W miniony weekend Włosi wygrali (4:0 i 3:0) sparingi z Serbią. Niedzielny rywal to zdecydowanie najbardziej utytułowany zespół w grupie - trzy mistrzostwa świata i sześć mistrzostw Europy. "Azzurri" nie mają jednak w swojej kolekcji olimpijskiego złota, które będą chcieli wywalczyć w Londynie.
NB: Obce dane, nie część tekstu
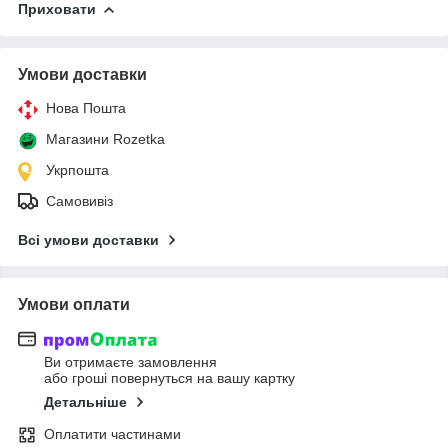
Приховати
Умови доставки
Нова Пошта
Магазини Rozetka
Укрпошта
Самовивіз
Всі умови доставки
Умови оплати
Ви отримаєте замовлення
або гроші повернуться на вашу картку
Детальніше
Оплатити частинами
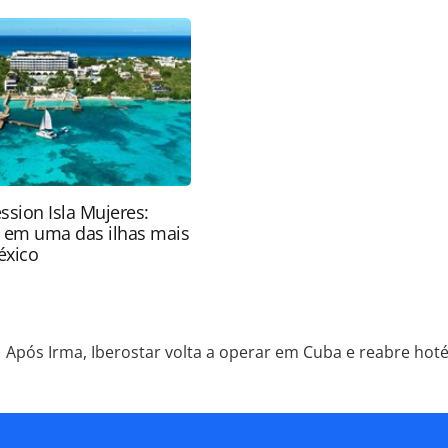
pela PANROTAS Editora é protegido pela legislação
ão reproduza o conteúdo sem autorização da
tas.com.br).
ssion Isla Mujeres:
e em uma das ilhas mais
éxico
Após Irma, Iberostar volta a operar em Cuba e reabre hoté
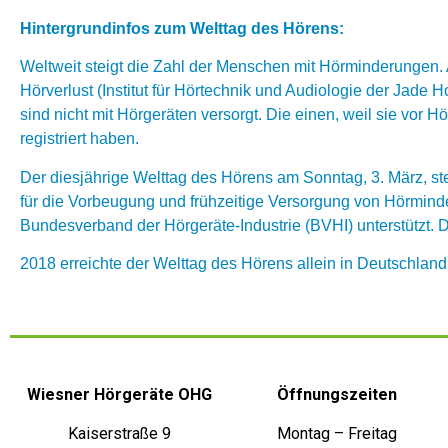
Hintergrundinfos zum Welttag des Hörens:
Weltweit steigt die Zahl der Menschen mit Hörminderungen.
Hörverlust (Institut für Hörtechnik und Audiologie der Jade
sind nicht mit Hörgeräten versorgt. Die einen, weil sie vor 
registriert haben.
Der diesjährige Welttag des Hörens am Sonntag, 3. März, st
für die Vorbeugung und frühzeitige Versorgung von Hörmin
Bundesverband der Hörgeräte-Industrie (BVHI) unterstützt.
2018 erreichte der Welttag des Hörens allein in Deutschlan
Wiesner Hörgeräte OHG
Öffnungszeiten
Kaiserstraße 9
Montag – Freitag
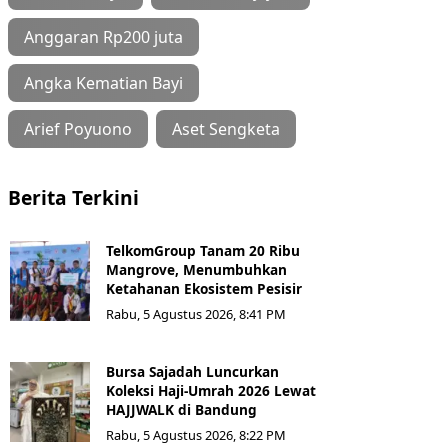
Anggaran Rp200 juta
Angka Kematian Bayi
Arief Poyuono
Aset Sengketa
Berita Terkini
TelkomGroup Tanam 20 Ribu
Mangrove, Menumbuhkan
Ketahanan Ekosistem Pesisir
Rabu, 5 Agustus 2026, 8:41 PM
Bursa Sajadah Luncurkan
Koleksi Haji-Umrah 2026 Lewat
HAJJWALK di Bandung
Rabu, 5 Agustus 2026, 8:22 PM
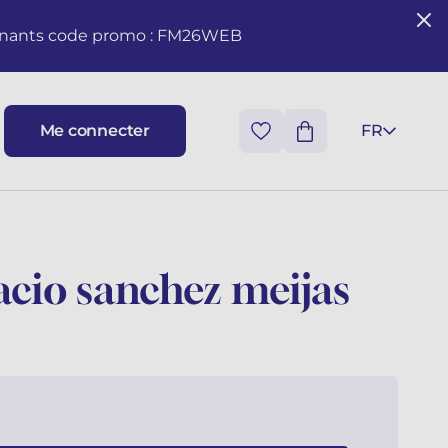
seignants code promo : FM26WEB
Me connecter
FR
acio sanchez meijas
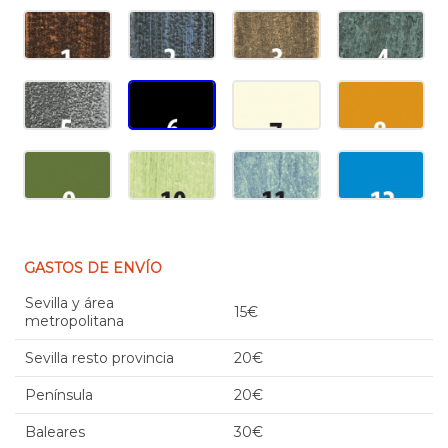
GASTOS DE ENVÍO
Sevilla y área
15€
metropolitana
Sevilla resto provincia
20€
Península
20€
Baleares
30€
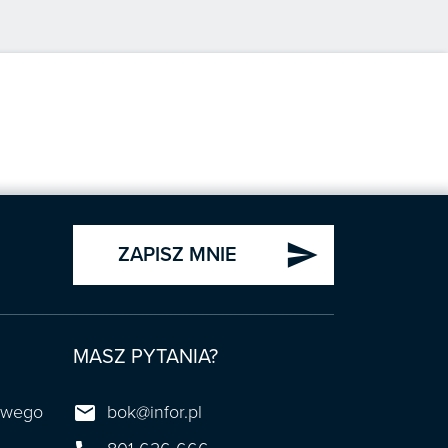
send
ZAPISZ MNIE
MASZ PYTANIA?

towego
bok@infor.pl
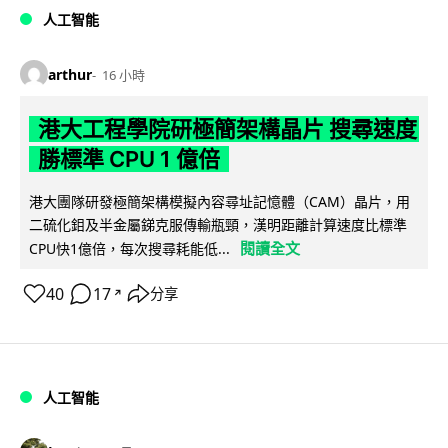
人工智能
arthur
16 小時
港大工程學院研極簡架構晶片 搜尋速度
勝標準 CPU 1 億倍
港大團隊研發極簡架構模擬內容尋址記憶體（CAM）晶片，用
二硫化鉬及半金屬銻克服傳輸瓶頸，漢明距離計算速度比標準
閱讀全文
CPU快1億倍，每次搜尋耗能低...
40
17
分享
↗
人工智能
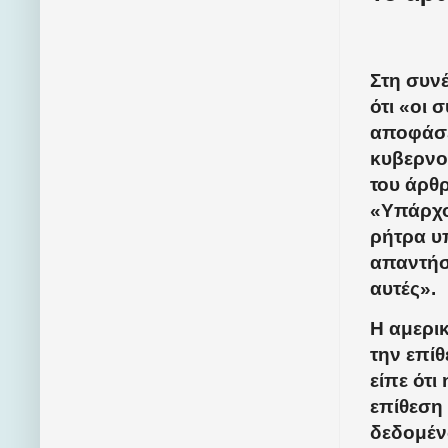
Στη συνέ
ότι «οι 
αποφάσει
κυβερνο
του άρθρ
«Υπάρχο
ρήτρα υ
απαντήσ
αυτές».
Η αμερι
την επίθ
είπε ότι
επίθεση
δεδομέν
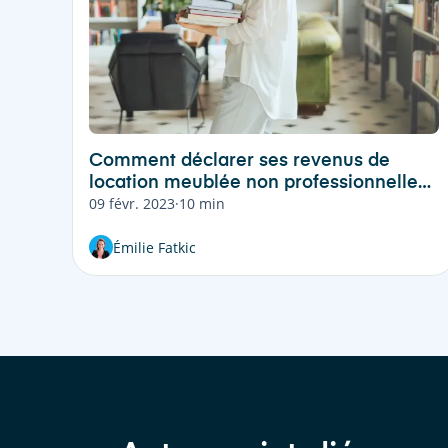
Comment déclarer ses revenus de
location meublée non professionnelle
09 févr. 2023
·
10 min
(LMNP) ?
Émilie Fatkic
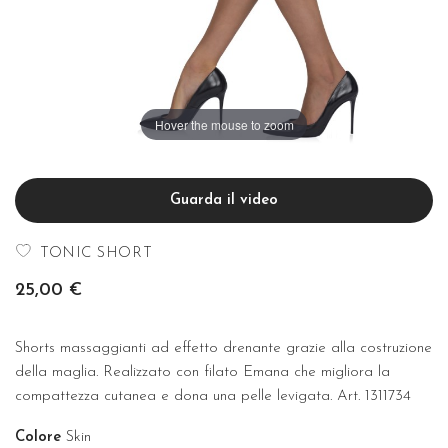
Hover the mouse to zoom
Guarda il video
TONIC SHORT
25,00 €
Shorts massaggianti ad effetto drenante grazie alla costruzione
della maglia. Realizzato con filato Emana che migliora la
compattezza cutanea e dona una pelle levigata. Art. 1311734
Colore
Skin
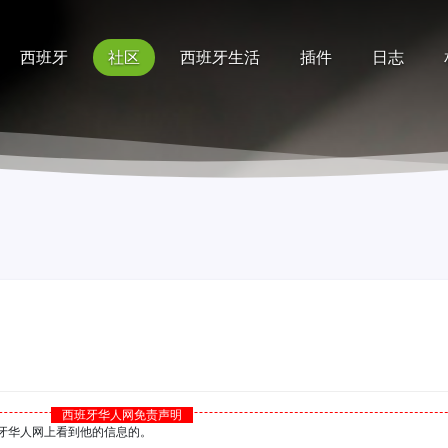
西班牙
社区
西班牙生活
插件
日志
记录
排行榜
帮助
西班牙华人网免责声明
西班牙华人网上看到他的信息的。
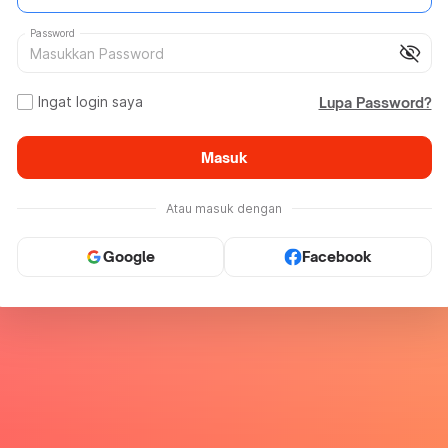
Password
visibility_off
Ingat login saya
Lupa Password?
Masuk
Atau masuk dengan
Google
Facebook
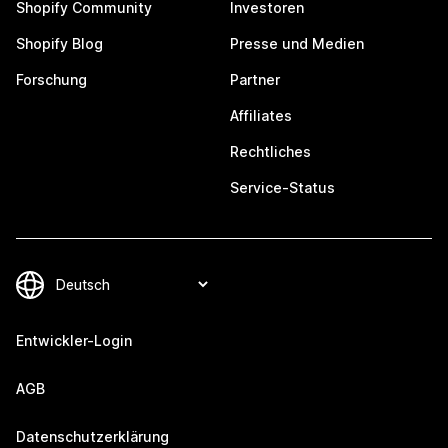
Shopify Community
Investoren
Shopify Blog
Presse und Medien
Forschung
Partner
Affiliates
Rechtliches
Service-Status
Entwickler-Login
AGB
Datenschutzerklärung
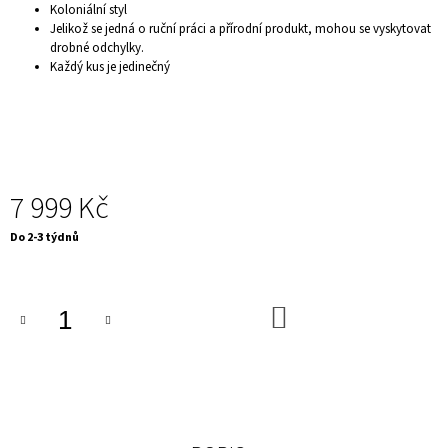
Koloniální styl
J
Jelikož se jedná o ruční práci a přírodní produkt, mohou se vyskytovat
E
drobné odchylky.
M
Každý kus je jedinečný
E
DEKORAČNÍ
MISKA
-
BULLDOG
BOSS
1
7 999 Kč
499
Kč
Měrná
Do 2-3 týdnů
cena:
DO
KOŠÍKU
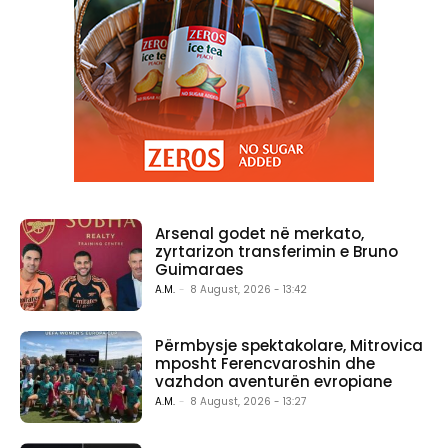
Arsenal godet në merkato,
zyrtarizon transferimin e Bruno
Guimaraes
A.M.
-
8 August, 2026 - 13:42
Përmbysje spektakolare, Mitrovica
mposht Ferencvaroshin dhe
vazhdon aventurën evropiane
A.M.
-
8 August, 2026 - 13:27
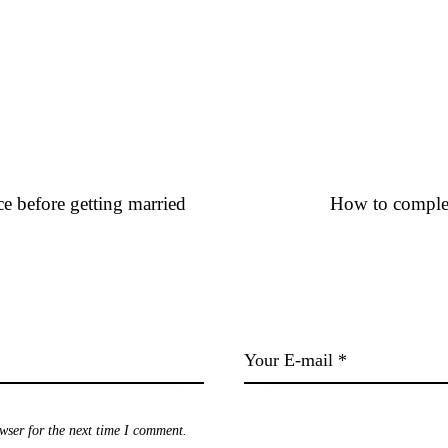
 before getting married
How to complet
wser for the next time I comment.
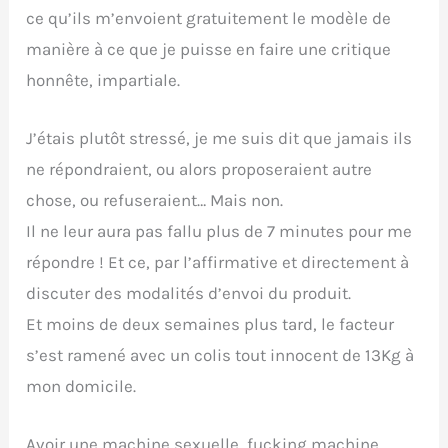
ce qu’ils m’envoient gratuitement le modèle de
manière à ce que je puisse en faire une critique
honnête, impartiale.
J’étais plutôt stressé, je me suis dit que jamais ils
ne répondraient, ou alors proposeraient autre
chose, ou refuseraient… Mais non.
Il ne leur aura pas fallu plus de 7 minutes pour me
répondre ! Et ce, par l’affirmative et directement à
discuter des modalités d’envoi du produit.
Et moins de deux semaines plus tard, le facteur
s’est ramené avec un colis tout innocent de 13Kg à
mon domicile.
Avoir une machine sexuelle, fucking machine,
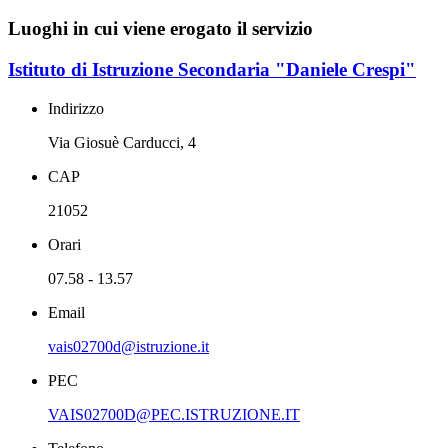
Luoghi in cui viene erogato il servizio
Istituto di Istruzione Secondaria "Daniele Crespi"
Indirizzo
Via Giosuè Carducci, 4
CAP
21052
Orari
07.58 - 13.57
Email
vais02700d@istruzione.it
PEC
VAIS02700D@PEC.ISTRUZIONE.IT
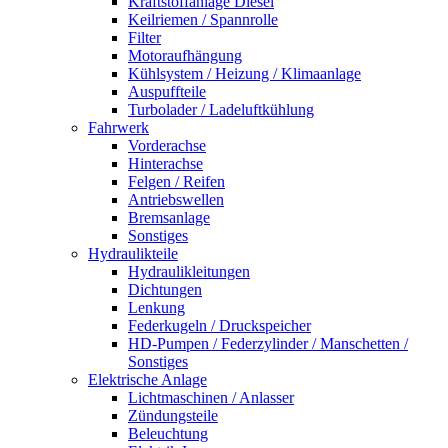
Kraftstoffanlage Diesel
Keilriemen / Spannrolle
Filter
Motoraufhängung
Kühlsystem / Heizung / Klimaanlage
Auspuffteile
Turbolader / Ladeluftkühlung
Fahrwerk
Vorderachse
Hinterachse
Felgen / Reifen
Antriebswellen
Bremsanlage
Sonstiges
Hydraulikteile
Hydraulikleitungen
Dichtungen
Lenkung
Federkugeln / Druckspeicher
HD-Pumpen / Federzylinder / Manschetten /
Sonstiges
Elektrische Anlage
Lichtmaschinen / Anlasser
Zündungsteile
Beleuchtung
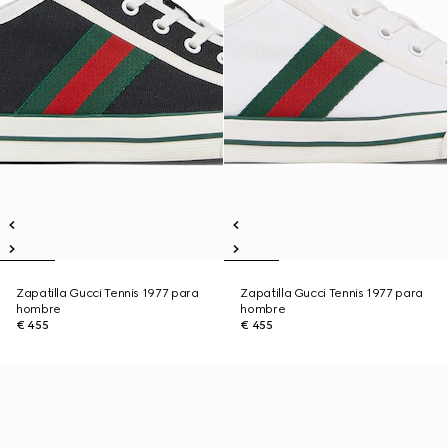
Zapatilla Gucci Tennis 1977 para
Zapatilla Gucci Tennis 1977 para
hombre
hombre
€ 455
€ 455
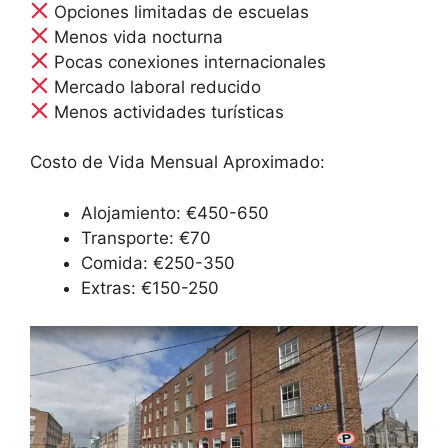
Opciones limitadas de escuelas
Menos vida nocturna
Pocas conexiones internacionales
Mercado laboral reducido
Menos actividades turísticas
Costo de Vida Mensual Aproximado:
Alojamiento: €450-650
Transporte: €70
Comida: €250-350
Extras: €150-250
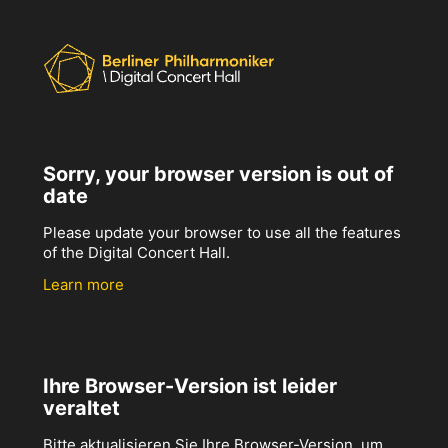
Sorry, your browser version is out of
date
Please update your browser to use all the features
of the Digital Concert Hall.
Learn more
Ihre Browser-Version ist leider
veraltet
Bitte aktualisieren Sie Ihre Browser-Version, um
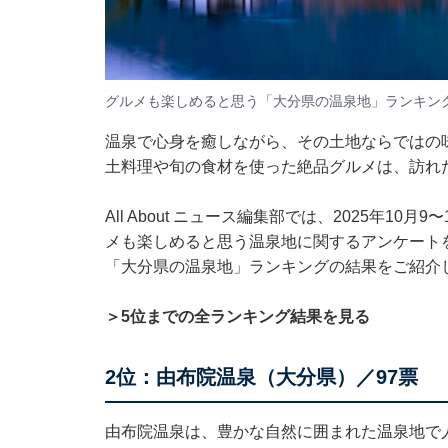
グルメも楽しめると思う「大分県の温泉地」ランキン
温泉で心身を癒しながら、その土地ならではの
土料理や旬の食材を使った絶品グルメは、訪れ
All About ニュース編集部では、2025年10
メも楽しめると思う温泉地に関するアンケート
「大分県の温泉地」ランキングの結果をご紹介
＞5位までの全ランキング結果を見る
2位：由布院温泉（大分県）／97票
由布院温泉は、豊かな自然に囲まれた温泉地で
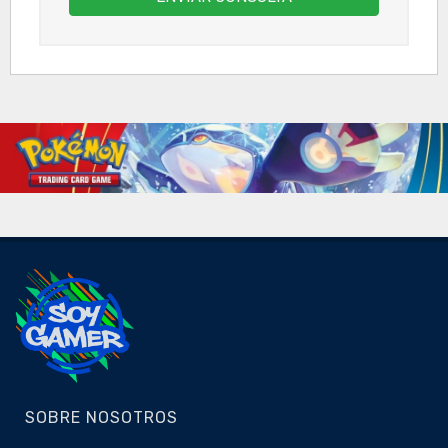
SOBRE NOSOTROS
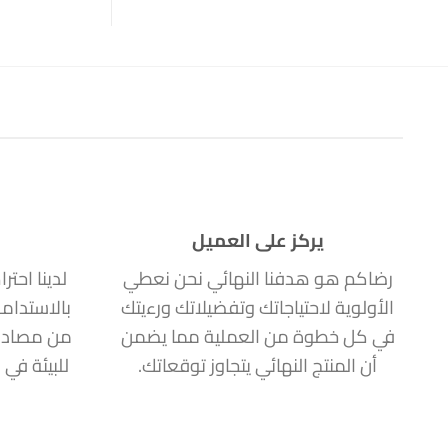
يركز على العميل
رضاكم هو هدفنا النهائي نحن نعطي
لدينا احتر
الأولوية لاحتياجاتك وتفضيلاتك ورءيتك
بالاستدام
في كل خطوة من العملية مما يضمن
من مصادر
أن المنتج النهائي يتجاوز توقعاتك.
للبيئة في 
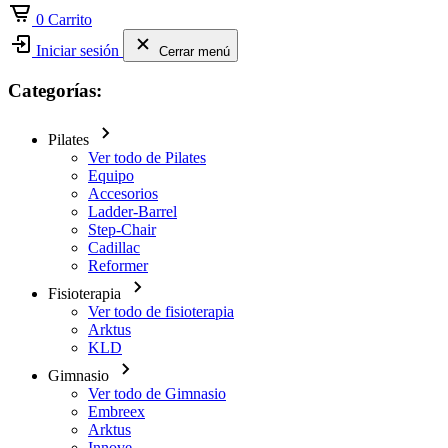
0
Carrito
Iniciar sesión
Cerrar menú
Categorías:
Pilates
Ver todo de Pilates
Equipo
Accesorios
Ladder-Barrel
Step-Chair
Cadillac
Reformer
Fisioterapia
Ver todo de fisioterapia
Arktus
KLD
Gimnasio
Ver todo de Gimnasio
Embreex
Arktus
Innove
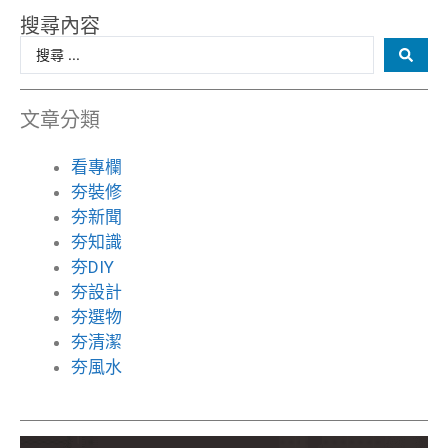
搜尋內容
文章分類
看專欄
夯裝修
夯新聞
夯知識
夯DIY
夯設計
夯選物
夯清潔
夯風水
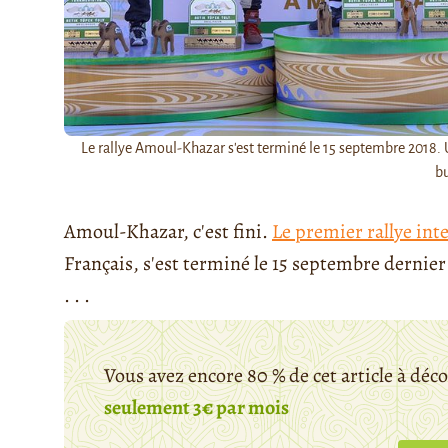
Le rallye Amoul-Khazar s'est terminé le 15 septembre 2018. 
b
Amoul-Khazar, c'est fini.
Le premier rallye int
Français, s'est terminé le 15 septembre dernie
. . .
Vous avez encore 80 % de cet article à déc
seulement 3€ par mois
Nasi zawodnicy i trener są pewni swojej klasy, lecz studzą optymizm. Polacy nie tylko w kraju wymieniani są bowiem jako główni kandydaci do zdobycia złotego medalu. - Przyjechaliśmy jako zwycięzcy Ligi Światowej. Ale to już historia, a igrzyska to zupełnie inny turniej. Dla nas w tej chwili liczy się przede wszystkim pierwszy mecz - powiedział trener Anastasi. Dla szkoleniowca nie ma szczególnego znaczenia, że przyjdzie mu zagrać przeciwko rodakom. Tym bardziej, że to nie pierwsza dla niego taka konfrontacja.
W kolejnych grupowych meczach Polacy zmierzą się z Bułgarią, Argentyną, Australią i Wielką Brytanią.